**JOB ITEM A**
In the book review, what name does the loyalist stronghold have?
**JOB ITEM B**
Reproduce the passage of the book review starting at "The main characters" and ending at "this than before.".

**EXERCISE TEXT**
^^^^

It is in many ways more "The A-Team" than some people might like but works for me, especially since it feels less bolter-pornish during the fight scenes. There is an unhealthy plasma affinity here, though.

The most brilliant idea to me is using a group of Alpha Legionaires who are not originally of the Legion. Which is brilliant as you get an " inside view " that is still removed from the Legion you expect and has the "unreliable narrator " built in from the get go. You have an example of how M41 Legion operations might run but if you do not like it, your Alpha Legion can operate the way you always thought they do.

The main characters are fun to follow and you get to see a few areas of the galaxy we haven't been to which I always like even if the naming is sometimes a bit heavy handed ( the loyalist stronghold is Bas-Ilica, for the Gods sake). The Alpha Legion gets to play at the fate of the Galaxy and you will walk away none the wiser after reading this than before.

 

Oh...as a challenge, have a head of the Hydra or a snake tail tattooed every time the word "demigod" is used over the course of this book - the Holy Oreos will have you rounded up as an AL sympathizer half way through the book, I am afraid.

 

But then, to quote from the book "We are Alpha Legion. We find a way."

Thanks.

 

Is it tied to the other AL book which was released a earlier this year as part of a series? Or are both of them stand-alone?

^^^^

**COLLECTED DATA**
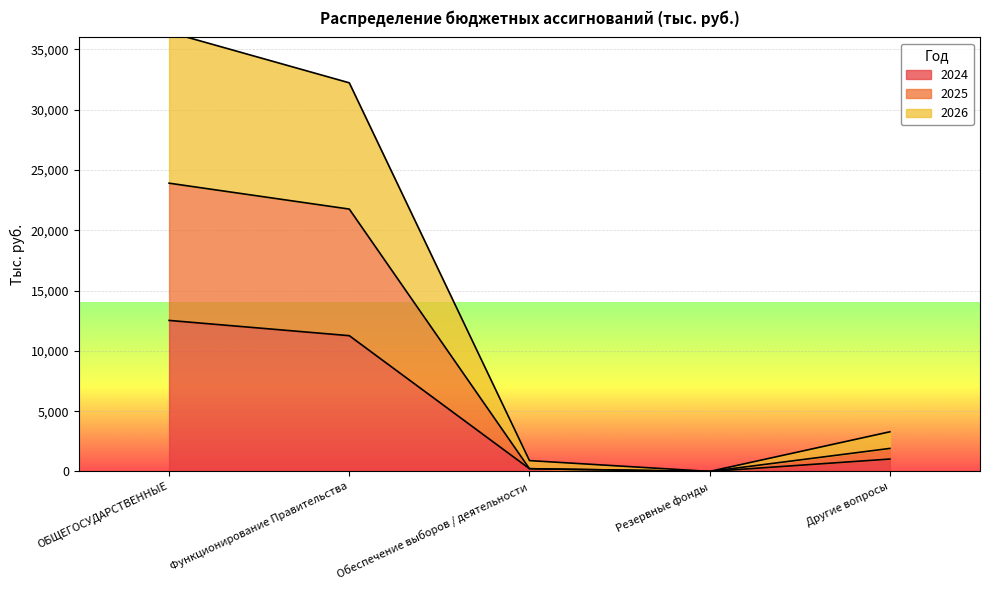

True or false: 2025 has more than 1 interior local peaks.

False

^^^^

**WORKED SOLUTION A**
Bas-Ilica

**WORKED SOLUTION B**
The main characters are fun to follow and you get to see a few areas of the galaxy we haven't been to which I always like even if the naming is sometimes a bit heavy handed ( the loyalist stronghold is Bas-Ilica, for the Gods sake). The Alpha Legion gets to play at the fate of the Galaxy and you will walk away none the wiser after reading this than before.